**MATERIAL SUPPLIED**
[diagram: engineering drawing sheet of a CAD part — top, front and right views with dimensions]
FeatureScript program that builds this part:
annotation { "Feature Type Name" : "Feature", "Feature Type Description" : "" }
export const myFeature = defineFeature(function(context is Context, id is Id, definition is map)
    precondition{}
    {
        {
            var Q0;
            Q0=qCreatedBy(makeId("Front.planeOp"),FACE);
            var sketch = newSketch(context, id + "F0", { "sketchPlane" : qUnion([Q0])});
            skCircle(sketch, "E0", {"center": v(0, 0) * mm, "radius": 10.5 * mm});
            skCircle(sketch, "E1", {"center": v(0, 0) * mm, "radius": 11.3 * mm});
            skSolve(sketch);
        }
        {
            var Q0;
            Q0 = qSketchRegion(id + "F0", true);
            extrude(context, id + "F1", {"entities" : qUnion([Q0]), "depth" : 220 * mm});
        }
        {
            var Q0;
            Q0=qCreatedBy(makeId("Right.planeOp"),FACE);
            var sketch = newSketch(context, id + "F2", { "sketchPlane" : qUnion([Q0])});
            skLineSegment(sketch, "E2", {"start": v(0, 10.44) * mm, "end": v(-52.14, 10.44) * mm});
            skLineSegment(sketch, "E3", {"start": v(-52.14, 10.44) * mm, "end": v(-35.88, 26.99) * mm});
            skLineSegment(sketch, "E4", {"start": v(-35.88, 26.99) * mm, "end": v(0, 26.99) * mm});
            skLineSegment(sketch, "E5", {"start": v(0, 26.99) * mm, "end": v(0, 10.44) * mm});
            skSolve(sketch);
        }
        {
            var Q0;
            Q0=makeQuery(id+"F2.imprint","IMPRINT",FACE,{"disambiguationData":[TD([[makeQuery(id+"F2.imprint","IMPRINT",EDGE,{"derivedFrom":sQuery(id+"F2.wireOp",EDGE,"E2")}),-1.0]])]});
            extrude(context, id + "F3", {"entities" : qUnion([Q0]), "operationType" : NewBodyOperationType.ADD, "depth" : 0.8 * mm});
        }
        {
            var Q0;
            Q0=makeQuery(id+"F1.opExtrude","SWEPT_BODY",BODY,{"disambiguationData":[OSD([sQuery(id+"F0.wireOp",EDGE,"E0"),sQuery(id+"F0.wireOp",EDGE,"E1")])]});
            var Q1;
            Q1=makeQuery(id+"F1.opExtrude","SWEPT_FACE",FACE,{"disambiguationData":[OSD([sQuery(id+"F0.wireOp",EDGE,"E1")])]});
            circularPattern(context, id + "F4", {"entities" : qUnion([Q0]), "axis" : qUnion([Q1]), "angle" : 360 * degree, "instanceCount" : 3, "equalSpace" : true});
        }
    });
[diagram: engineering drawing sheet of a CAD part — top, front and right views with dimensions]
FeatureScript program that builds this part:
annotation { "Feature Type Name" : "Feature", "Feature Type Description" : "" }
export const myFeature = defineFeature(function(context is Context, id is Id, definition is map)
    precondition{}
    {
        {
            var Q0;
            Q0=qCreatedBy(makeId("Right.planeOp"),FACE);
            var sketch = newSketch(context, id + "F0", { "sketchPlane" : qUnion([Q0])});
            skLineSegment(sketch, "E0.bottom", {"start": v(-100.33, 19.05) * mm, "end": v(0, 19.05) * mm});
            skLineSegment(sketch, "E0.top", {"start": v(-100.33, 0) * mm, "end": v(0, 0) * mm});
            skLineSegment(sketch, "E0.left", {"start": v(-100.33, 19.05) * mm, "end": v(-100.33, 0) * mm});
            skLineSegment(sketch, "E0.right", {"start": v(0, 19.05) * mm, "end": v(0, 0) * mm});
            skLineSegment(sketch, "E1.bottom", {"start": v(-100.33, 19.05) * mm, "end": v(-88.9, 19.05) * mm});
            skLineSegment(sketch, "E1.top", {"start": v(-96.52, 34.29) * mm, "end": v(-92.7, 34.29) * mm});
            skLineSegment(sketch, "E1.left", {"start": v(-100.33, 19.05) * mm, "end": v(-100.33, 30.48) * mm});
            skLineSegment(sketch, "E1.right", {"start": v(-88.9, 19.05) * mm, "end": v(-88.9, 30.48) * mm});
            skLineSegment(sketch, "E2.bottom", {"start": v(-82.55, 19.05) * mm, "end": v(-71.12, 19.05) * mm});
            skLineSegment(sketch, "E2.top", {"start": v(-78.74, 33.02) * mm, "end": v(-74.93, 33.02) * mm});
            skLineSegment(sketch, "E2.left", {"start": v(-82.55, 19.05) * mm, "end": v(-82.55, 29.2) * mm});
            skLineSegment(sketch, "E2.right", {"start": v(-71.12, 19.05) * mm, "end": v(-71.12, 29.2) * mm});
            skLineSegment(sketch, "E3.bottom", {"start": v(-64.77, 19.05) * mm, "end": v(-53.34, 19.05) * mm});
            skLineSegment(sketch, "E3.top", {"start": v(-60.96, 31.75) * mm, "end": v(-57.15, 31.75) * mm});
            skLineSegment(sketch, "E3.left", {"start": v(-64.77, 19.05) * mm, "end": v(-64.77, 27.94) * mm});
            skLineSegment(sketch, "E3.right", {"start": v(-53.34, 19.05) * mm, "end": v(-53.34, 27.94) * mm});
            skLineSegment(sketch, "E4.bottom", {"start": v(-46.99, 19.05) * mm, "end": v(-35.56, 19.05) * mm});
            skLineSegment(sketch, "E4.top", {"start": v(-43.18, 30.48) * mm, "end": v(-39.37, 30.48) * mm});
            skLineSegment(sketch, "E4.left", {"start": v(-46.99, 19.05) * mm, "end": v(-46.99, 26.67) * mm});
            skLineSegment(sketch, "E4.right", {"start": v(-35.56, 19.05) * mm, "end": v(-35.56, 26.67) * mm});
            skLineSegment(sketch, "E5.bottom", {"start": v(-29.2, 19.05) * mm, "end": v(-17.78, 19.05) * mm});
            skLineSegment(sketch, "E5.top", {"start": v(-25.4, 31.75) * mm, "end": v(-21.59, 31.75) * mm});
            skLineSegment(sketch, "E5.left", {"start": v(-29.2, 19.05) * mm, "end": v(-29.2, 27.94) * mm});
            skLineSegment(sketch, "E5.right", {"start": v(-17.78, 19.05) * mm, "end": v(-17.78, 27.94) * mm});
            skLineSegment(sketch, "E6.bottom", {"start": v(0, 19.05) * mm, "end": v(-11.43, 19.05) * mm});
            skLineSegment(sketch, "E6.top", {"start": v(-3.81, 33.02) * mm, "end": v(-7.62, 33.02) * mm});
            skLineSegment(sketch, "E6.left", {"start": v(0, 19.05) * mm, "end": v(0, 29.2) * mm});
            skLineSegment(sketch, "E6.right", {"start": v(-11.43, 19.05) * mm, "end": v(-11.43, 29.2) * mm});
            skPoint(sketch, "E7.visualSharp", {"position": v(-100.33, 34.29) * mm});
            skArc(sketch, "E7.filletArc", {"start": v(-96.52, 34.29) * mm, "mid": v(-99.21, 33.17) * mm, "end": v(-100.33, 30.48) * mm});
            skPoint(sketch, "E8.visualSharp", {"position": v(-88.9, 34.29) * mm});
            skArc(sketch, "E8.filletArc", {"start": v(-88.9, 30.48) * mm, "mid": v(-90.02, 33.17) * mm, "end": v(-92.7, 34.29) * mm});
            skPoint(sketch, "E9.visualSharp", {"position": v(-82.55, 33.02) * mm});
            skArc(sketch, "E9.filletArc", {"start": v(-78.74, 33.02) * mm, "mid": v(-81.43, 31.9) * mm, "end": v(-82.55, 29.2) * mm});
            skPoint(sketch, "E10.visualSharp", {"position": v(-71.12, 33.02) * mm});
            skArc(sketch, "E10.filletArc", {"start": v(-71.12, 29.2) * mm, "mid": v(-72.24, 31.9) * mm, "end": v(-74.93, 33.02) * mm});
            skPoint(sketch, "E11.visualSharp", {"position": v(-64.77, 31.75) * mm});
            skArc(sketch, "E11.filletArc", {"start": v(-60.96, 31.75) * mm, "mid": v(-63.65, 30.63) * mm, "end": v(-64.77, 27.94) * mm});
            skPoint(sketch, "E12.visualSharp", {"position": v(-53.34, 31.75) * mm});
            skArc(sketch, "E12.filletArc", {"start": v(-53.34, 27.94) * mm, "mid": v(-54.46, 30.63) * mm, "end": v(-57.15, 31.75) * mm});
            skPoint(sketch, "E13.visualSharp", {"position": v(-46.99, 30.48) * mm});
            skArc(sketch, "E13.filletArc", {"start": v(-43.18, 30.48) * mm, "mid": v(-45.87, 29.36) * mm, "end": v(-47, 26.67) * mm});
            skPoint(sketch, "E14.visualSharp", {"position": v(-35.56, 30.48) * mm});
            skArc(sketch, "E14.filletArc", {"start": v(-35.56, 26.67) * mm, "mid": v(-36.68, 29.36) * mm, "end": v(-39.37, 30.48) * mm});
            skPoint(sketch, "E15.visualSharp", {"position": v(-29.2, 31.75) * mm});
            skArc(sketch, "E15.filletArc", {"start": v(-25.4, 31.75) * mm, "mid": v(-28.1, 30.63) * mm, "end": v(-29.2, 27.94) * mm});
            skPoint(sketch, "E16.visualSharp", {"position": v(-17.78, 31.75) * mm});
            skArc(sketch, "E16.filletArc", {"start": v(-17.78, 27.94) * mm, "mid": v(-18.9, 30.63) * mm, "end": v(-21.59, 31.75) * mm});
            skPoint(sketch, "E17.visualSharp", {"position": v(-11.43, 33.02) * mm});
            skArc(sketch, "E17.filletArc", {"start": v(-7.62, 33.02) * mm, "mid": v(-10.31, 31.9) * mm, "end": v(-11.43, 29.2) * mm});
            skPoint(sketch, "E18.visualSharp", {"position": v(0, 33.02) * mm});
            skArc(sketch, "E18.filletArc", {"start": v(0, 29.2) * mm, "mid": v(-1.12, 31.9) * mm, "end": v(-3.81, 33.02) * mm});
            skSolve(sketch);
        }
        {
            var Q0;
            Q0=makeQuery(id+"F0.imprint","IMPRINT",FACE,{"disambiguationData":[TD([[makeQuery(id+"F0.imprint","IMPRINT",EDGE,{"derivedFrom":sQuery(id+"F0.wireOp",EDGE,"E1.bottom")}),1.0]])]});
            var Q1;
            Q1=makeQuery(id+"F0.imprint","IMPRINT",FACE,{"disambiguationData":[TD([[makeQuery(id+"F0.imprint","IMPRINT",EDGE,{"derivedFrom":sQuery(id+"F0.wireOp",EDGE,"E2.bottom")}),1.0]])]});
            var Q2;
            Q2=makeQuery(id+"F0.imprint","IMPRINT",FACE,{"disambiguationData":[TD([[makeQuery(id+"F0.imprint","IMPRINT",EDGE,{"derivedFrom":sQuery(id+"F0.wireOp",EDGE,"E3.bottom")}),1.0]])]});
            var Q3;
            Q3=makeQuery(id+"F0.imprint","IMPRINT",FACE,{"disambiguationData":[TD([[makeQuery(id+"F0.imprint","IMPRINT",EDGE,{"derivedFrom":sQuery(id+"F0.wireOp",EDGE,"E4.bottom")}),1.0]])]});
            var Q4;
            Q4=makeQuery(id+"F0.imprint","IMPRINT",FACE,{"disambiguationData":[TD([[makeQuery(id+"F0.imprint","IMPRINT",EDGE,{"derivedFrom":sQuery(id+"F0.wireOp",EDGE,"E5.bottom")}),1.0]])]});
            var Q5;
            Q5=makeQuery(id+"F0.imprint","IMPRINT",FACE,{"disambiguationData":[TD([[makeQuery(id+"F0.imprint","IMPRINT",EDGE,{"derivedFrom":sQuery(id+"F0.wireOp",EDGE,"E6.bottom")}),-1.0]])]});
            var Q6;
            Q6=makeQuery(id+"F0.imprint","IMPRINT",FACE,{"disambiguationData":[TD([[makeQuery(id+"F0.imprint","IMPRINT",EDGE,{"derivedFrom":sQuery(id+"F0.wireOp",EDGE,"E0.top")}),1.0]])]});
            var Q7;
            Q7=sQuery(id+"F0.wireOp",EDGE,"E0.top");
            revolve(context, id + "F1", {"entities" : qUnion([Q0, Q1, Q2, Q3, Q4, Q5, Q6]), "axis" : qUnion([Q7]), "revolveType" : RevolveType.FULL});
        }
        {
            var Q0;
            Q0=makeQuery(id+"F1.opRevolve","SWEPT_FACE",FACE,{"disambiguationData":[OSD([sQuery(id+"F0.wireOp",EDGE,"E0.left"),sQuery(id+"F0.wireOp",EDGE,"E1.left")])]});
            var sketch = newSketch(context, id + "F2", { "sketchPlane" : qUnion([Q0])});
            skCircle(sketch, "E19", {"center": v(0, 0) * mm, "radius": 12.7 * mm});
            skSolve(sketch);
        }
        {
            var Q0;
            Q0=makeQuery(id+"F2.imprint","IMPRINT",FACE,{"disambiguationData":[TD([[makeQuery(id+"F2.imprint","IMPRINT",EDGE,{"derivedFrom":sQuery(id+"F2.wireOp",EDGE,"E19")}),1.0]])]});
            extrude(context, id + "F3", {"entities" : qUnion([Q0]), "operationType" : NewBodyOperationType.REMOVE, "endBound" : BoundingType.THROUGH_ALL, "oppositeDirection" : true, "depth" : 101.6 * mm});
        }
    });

**GIVEN REQUEST**
Pull out every line of the entries above that contains the word "axis".

**RESULT OF THIS TASK**
            circularPattern(context, id + "F4", {"entities" : qUnion([Q0]), "axis" : qUnion([Q1]), "angle" : 360 * degree, "instanceCount" : 3, "equalSpace" : true});
            revolve(context, id + "F1", {"entities" : qUnion([Q0, Q1, Q2, Q3, Q4, Q5, Q6]), "axis" : qUnion([Q7]), "revolveType" : RevolveType.FULL});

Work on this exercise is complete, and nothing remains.